In an effort to provide photographic evidence that present-day Eminem literally isn't the same man who took the rap scene by storm in the late '90s and early 2000s, La Guia del Varon shared before-and-after images of the rapper, supposedly revealing that his cheekbones are now more prominent and his jaw has become slimmer. This, however, is an obvious case of a performer aging over time — while Eminem has aged nicely for a guy in his late 40s, you can't expect him to look exactly like he did when he was in his late 20s or early 30s.

In addition, La Guia del Varon claimed in their since-deleted post that Eminem has tweaked his image since getting cloned, shifting to a darker wardrobe and toning down his lyrical content. Again, this doesn't prove much, except that a person's fashion tastes and songwriting can evolve as they grow older.

Eminem's 'clone' allegedly 'glitched' during a 2013 interview

Another riff on the theory that Eminem died in 2006 and was cloned by popular music's powers that be points to his 2013 BBC Radio 1 interview with Zane Lowe. As seen in the video, Eminem warns Lowe toward the end of the interview that he shouldn't get "trapped in [his] head." After Lowe asks Em to address the viewers at home, the rapper says the words "stay out of my head" then stares at the camera in silence for several seconds, barely moving a muscle as his mouth hangs open. Then, out of the blue, Eminem and Lowe shake hands and thank each other for their time, acting as if nothing had just happened.

According to Daily Star, the interview helped bring the "Eminem is a clone" theory back to life in 2017, when a YouTube conspiracist named Vrillex uploaded an edited version of the "glitching" moment. Several viewers took to the comments section, with one noting that "something isn't right" and another positing that the performer is "definitely a clone" whose long, unexplained silence was most likely a glitch. However, there were others who had their doubts, including one viewer who wrote that it was just "Em being Em."

Indeed, it does seem like an on-brand moment from the 100% human Eminem. But the claims of "glitching" resurfaced two years later when an up-and-coming musician from Canada wrote an entire song about cloned rappers ... entitled "Cloned Rappers."

This musician seemingly believes Eminem and other famous rappers were cloned

Although not exactly a household name on the same level as present-day rap icons like Kendrick Lamar and Post Malone, Tom MacDonald has been drawing attention in recent years for the hot takes he shares through his music. A look at the rapper's discography, which includes singles titled "Fake Woke," "Straight White Male," and "Politically Incorrect," tells you all you need to know about his favorite lyrical subject matter. But if you look past those tunes, you'll see that MacDonald has a few songs dedicated to Eminem, most notably the aforementioned 2019 track "Cloned Rappers."

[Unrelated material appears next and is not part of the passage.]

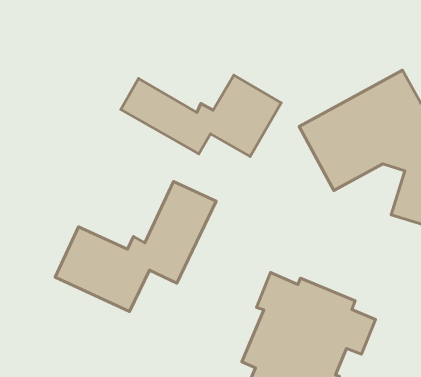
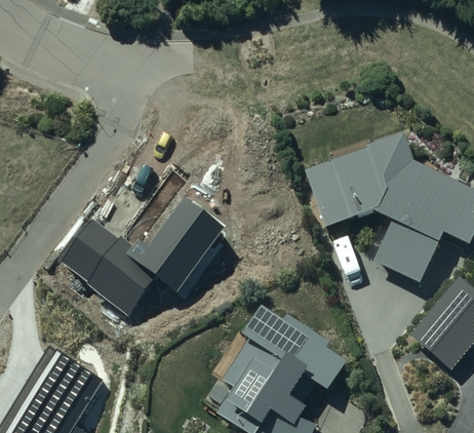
building: [121,75,281,156] -> none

As reported by Daily Star, the song's lyrics reference many of the key points of various Eminem clone theories, including the line claiming that the Illuminati "took bone samples to clone rappers," and the one that says "if they can't control you, they erase the old you." MacDonald then goes on to allege that rappers such as Gucci Mane and Kodak Black were cloned, before adding that Eminem was also replaced by a doppelganger, and that "he ain't rapped since 'Encore.'" That latter album, as fans know, was released in 2004 and would have been the "real" Slim Shady's last album before he "died" in 2006 and was "replaced" by a faux Slim Shady.

Of course, those quotation marks are there because we know there has only been one Eminem, and he's still alive. But viewers still flock to the comments section of the "Cloned Rappers" video on YouTube, seemingly agreeing with MacDonald's allegations and giving the video the ol' thumbs-up. We can only hope the majority of those comments were made with the users' tongues planted firmly in cheek.